This inspection took place on 17 and 19 February 2015 and was unannounced. The home provides accommodation and personal care for up to 34 people, including people who were living with dementia. There were 29 people living at the home when we visited.
At our last inspection, on 23 and 24 July 2014, we found people were not always protected from abuse and the provider had not reported instances of abuse to the Local Authority or to us. There were not enough staff to keep people safe at all times and staff did not always comply with legislation designed to protect people’s rights. We issued a warning notice and set compliance actions. The provider wrote to us telling us how they would become compliant with the regulations by 31 December 2014.
At this inspection, on 17 and 19 February 2015, we found improvements had been made, and the provider was meeting the requirements of all but one of the regulations.
Staff did not understand and or follow the requirements of the Mental Capacity Act, 2005 (MCA). MCA assessments were not always conducted before decisions were made on behalf of people. Relatives had been asked to make decisions for people when they had no power in law to make such decisions.
People felt safe at the home. Staff had received training in safeguarding adults and knew how to identify, prevent and report abuse. Effective measures were in place to protect most people from the risk of abuse. However, the risks posed by one person, who had a history of becoming involved in minor altercations with other people, were not managed consistently.
The process used to recruit staff was safe and ensured staff were suitable for their role. There were sufficient staff to meet people’s needs and people were attended to promptly. Risks of people falling or developing pressure injuries were managed safely. Equipment, such as hoists and pressure relieving devices were used safely and in accordance with people’s risk assessments.
People were supported to receive their medicines safely, although one medicine was not always given as prescribed. Emergency procedures in the event of a fire were in place and understood by staff.
People and their relatives spoke positively about the care they received and praised the quality of the food. People were offered a choice of suitably nutritious food and drinks and were given appropriate support when needed. This encouraged them to eat well.
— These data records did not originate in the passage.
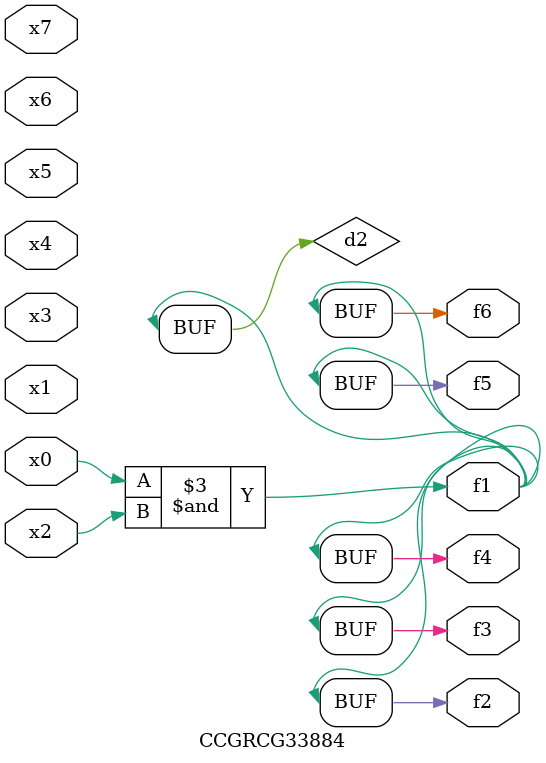
<source format=v>
module CCGRCG33884(
	input x0, x1, x2, x3, x4, x5, x6, x7,
	output f1, f2, f3, f4, f5, f6
);

	wire d1, d2;

	nor (d1, x3, x6);
	and (d2, x0, x2);
	assign f1 = d2;
	assign f2 = d2;
	assign f3 = d2;
	assign f4 = d2;
	assign f5 = d2;
	assign f6 = d2;
endmodule

</source>
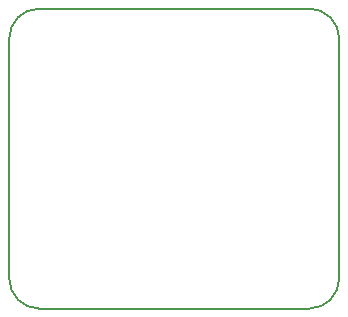
<source format=gbr>
G04 #@! TF.FileFunction,Profile,NP*
%FSLAX46Y46*%
G04 Gerber Fmt 4.6, Leading zero omitted, Abs format (unit mm)*
G04 Created by KiCad (PCBNEW 4.0.6) date Sun Jun 17 22:16:41 2018*
%MOMM*%
%LPD*%
G01*
G04 APERTURE LIST*
%ADD10C,0.100000*%
%ADD11C,0.150000*%
G04 APERTURE END LIST*
D10*
D11*
X160020000Y-111760000D02*
G75*
G03X162560000Y-109220000I0J2540000D01*
G01*
X134620000Y-109220000D02*
G75*
G03X137160000Y-111760000I2540000J0D01*
G01*
X137160000Y-86360000D02*
G75*
G03X134620000Y-88900000I0J-2540000D01*
G01*
X162560000Y-88900000D02*
G75*
G03X160020000Y-86360000I-2540000J0D01*
G01*
X160020000Y-111760000D02*
X137160000Y-111760000D01*
X162560000Y-88900000D02*
X162560000Y-109220000D01*
X137160000Y-86360000D02*
X160020000Y-86360000D01*
X134620000Y-109220000D02*
X134620000Y-88900000D01*
M02*

</source>
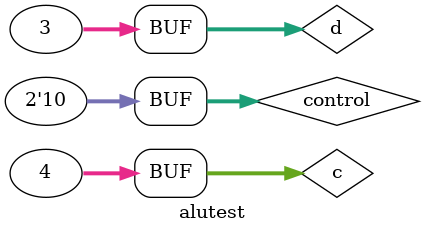
<source format=v>
`timescale 1ns / 1ps
module alutest;

	// Inputs
	reg [31:0] c,d;
	reg [1:0] control;

	// Outputs
	wire [31:0] result;

	// Instantiate the Unit Under Test (UUT)
	alu uut (
		.c(c), 
		.d(d), 
		.control(control), 
		.result(result)
	);

	initial begin
		// Initialize Inputs
		c = 0;
		d = 0;
		control = 0;

		// Wait 100 ns for global reset to finish
		#100;
		c = 4;
		d = 3;
		control = 1;
		#100;
		c = 4;
		d = 3;
		control = 0;
		#100;
		c = 4;
		d = 3;
		control = 2;
        
		// Add stimulus here

	end
      
endmodule


</source>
Staff were skilled and knowledgeable about the needs of people living with dementia and knew how to care for them effectively. They received appropriate training and supervision to support them in their role. Where necessary, people were referred to doctors and health care specialists and staff followed their advice.
People were cared for with kindness and compassion and could make choices about how and where they spent their time. We observed positive interactions between people and staff. However, on one occasion a lack of communication led to a person being startled when they were supported to move. People’s privacy was protected and confidential information was kept secure.
People were involved in planning their care and treatment and told us their needs were met. Care plans were comprehensive and personalised. However, the care plan for one person lacked information about how they should be supported when they displayed behaviours that upset other people.
A range of activities was provided and tailored to meet people’s individual needs. These included staff spending time with people on a one to one basis using a hand held computer to research topics of interest to people.
The provider sought feedback from people and acted on comments made. People knew how to make a complaint and these were dealt with appropriately. The service was well-led and there was an open and transparent culture within the home. Family members praised communication with staff and visitors were welcomed.
The registered manager had left the service shortly before our inspection. The provider had made suitable arrangements for the management of the home in their absence and had advertised for a new manager. Staff were organised, understood what was required of them and went about their work in a quiet but efficient way. This created a relaxed and happy atmosphere and was reflected in people’s care.
Staff were happy in their work and described the management team as “supportive” and “approachable”. A system was in place to regularly assess and monitor the quality of service people received, through a series of audits. Action was being taken following the findings of a recent additional audit conducted by the provider.
Incidents and accidents were responded to appropriately and investigated effectively. Lessons were learned and action taken where required. The provider had a development plan in place, which people and staff had contributed to.
We have made recommendations about creating suitable environments that support people living with dementia and the introduction of a pain assessment tool for people who were unable to verbalise their pain.
We identified a breach of Regulation 18 of the Health and Social Care Act 2008 (Regulated Activities) Regulations 2010 which corresponds to regulation 11 of the Health and Social Care Act 2008 (Regulated Activities) Regulations 2014. You can see what action we told the provider to take at the back of the full version of this report.